Rincian tugas:
Salin ulang seluruh materi di bawah ini baris demi baris tanpa perubahan sedikit pun.

Catatan dataset:
----
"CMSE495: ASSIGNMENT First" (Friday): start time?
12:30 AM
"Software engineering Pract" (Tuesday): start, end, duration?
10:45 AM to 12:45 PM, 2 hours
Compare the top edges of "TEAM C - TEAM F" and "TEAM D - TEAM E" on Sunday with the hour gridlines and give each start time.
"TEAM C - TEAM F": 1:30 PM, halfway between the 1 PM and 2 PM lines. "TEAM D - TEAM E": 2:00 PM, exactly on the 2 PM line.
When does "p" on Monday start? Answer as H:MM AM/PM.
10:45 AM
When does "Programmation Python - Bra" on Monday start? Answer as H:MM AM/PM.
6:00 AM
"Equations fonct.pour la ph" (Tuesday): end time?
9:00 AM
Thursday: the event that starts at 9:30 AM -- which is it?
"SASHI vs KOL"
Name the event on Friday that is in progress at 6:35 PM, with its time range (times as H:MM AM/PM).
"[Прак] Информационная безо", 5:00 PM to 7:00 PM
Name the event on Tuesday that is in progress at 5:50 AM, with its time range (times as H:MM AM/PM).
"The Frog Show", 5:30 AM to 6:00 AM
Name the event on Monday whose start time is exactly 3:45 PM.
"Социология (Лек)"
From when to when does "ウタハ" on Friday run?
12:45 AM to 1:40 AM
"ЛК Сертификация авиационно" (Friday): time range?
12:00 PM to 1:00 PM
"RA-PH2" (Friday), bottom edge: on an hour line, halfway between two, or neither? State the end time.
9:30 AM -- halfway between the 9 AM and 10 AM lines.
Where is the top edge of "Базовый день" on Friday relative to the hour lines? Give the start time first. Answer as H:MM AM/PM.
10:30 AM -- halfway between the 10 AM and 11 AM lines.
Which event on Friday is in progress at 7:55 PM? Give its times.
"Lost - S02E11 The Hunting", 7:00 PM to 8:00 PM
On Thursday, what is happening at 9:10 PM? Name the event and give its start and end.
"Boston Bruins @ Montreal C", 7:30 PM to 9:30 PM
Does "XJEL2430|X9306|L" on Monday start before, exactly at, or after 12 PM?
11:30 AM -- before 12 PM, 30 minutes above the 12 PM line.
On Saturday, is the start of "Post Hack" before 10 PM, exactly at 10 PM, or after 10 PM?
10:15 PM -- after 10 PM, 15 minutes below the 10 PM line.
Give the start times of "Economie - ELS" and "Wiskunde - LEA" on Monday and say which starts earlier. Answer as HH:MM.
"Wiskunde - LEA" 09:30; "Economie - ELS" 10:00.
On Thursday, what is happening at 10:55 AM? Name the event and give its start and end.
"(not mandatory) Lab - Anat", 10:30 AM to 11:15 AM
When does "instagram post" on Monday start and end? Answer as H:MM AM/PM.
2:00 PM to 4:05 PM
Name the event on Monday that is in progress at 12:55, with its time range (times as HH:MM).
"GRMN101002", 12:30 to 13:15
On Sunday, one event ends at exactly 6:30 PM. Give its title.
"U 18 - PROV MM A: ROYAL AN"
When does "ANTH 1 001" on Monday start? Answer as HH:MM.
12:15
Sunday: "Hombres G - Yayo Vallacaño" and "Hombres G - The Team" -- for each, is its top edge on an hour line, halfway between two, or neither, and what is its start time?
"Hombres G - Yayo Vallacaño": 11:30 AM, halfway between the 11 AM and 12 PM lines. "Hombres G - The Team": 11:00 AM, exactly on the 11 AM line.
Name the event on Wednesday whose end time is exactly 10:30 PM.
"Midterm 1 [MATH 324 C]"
----
Jawaban:
"CMSE495: ASSIGNMENT First" (Friday): start time?
12:30 AM
"Software engineering Pract" (Tuesday): start, end, duration?
10:45 AM to 12:45 PM, 2 hours
Compare the top edges of "TEAM C - TEAM F" and "TEAM D - TEAM E" on Sunday with the hour gridlines and give each start time.
"TEAM C - TEAM F": 1:30 PM, halfway between the 1 PM and 2 PM lines. "TEAM D - TEAM E": 2:00 PM, exactly on the 2 PM line.
When does "p" on Monday start? Answer as H:MM AM/PM.
10:45 AM
When does "Programmation Python - Bra" on Monday start? Answer as H:MM AM/PM.
6:00 AM
"Equations fonct.pour la ph" (Tuesday): end time?
9:00 AM
Thursday: the event that starts at 9:30 AM -- which is it?
"SASHI vs KOL"
Name the event on Friday that is in progress at 6:35 PM, with its time range (times as H:MM AM/PM).
"[Прак] Информационная безо", 5:00 PM to 7:00 PM
Name the event on Tuesday that is in progress at 5:50 AM, with its time range (times as H:MM AM/PM).
"The Frog Show", 5:30 AM to 6:00 AM
Name the event on Monday whose start time is exactly 3:45 PM.
"Социология (Лек)"
From when to when does "ウタハ" on Friday run?
12:45 AM to 1:40 AM
"ЛК Сертификация авиационно" (Friday): time range?
12:00 PM to 1:00 PM
"RA-PH2" (Friday), bottom edge: on an hour line, halfway between two, or neither? State the end time.
9:30 AM -- halfway between the 9 AM and 10 AM lines.
Where is the top edge of "Базовый день" on Friday relative to the hour lines? Give the start time first. Answer as H:MM AM/PM.
10:30 AM -- halfway between the 10 AM and 11 AM lines.
Which event on Friday is in progress at 7:55 PM? Give its times.
"Lost - S02E11 The Hunting", 7:00 PM to 8:00 PM
On Thursday, what is happening at 9:10 PM? Name the event and give its start and end.
"Boston Bruins @ Montreal C", 7:30 PM to 9:30 PM
Does "XJEL2430|X9306|L" on Monday start before, exactly at, or after 12 PM?
11:30 AM -- before 12 PM, 30 minutes above the 12 PM line.
On Saturday, is the start of "Post Hack" before 10 PM, exactly at 10 PM, or after 10 PM?
10:15 PM -- after 10 PM, 15 minutes below the 10 PM line.
Give the start times of "Economie - ELS" and "Wiskunde - LEA" on Monday and say which starts earlier. Answer as HH:MM.
"Wiskunde - LEA" 09:30; "Economie - ELS" 10:00.
On Thursday, what is happening at 10:55 AM? Name the event and give its start and end.
"(not mandatory) Lab - Anat", 10:30 AM to 11:15 AM
When does "instagram post" on Monday start and end? Answer as H:MM AM/PM.
2:00 PM to 4:05 PM
Name the event on Monday that is in progress at 12:55, with its time range (times as HH:MM).
"GRMN101002", 12:30 to 13:15
On Sunday, one event ends at exactly 6:30 PM. Give its title.
"U 18 - PROV MM A: ROYAL AN"
When does "ANTH 1 001" on Monday start? Answer as HH:MM.
12:15
Sunday: "Hombres G - Yayo Vallacaño" and "Hombres G - The Team" -- for each, is its top edge on an hour line, halfway between two, or neither, and what is its start time?
"Hombres G - Yayo Vallacaño": 11:30 AM, halfway between the 11 AM and 12 PM lines. "Hombres G - The Team": 11:00 AM, exactly on the 11 AM line.
Name the event on Wednesday whose end time is exactly 10:30 PM.
"Midterm 1 [MATH 324 C]"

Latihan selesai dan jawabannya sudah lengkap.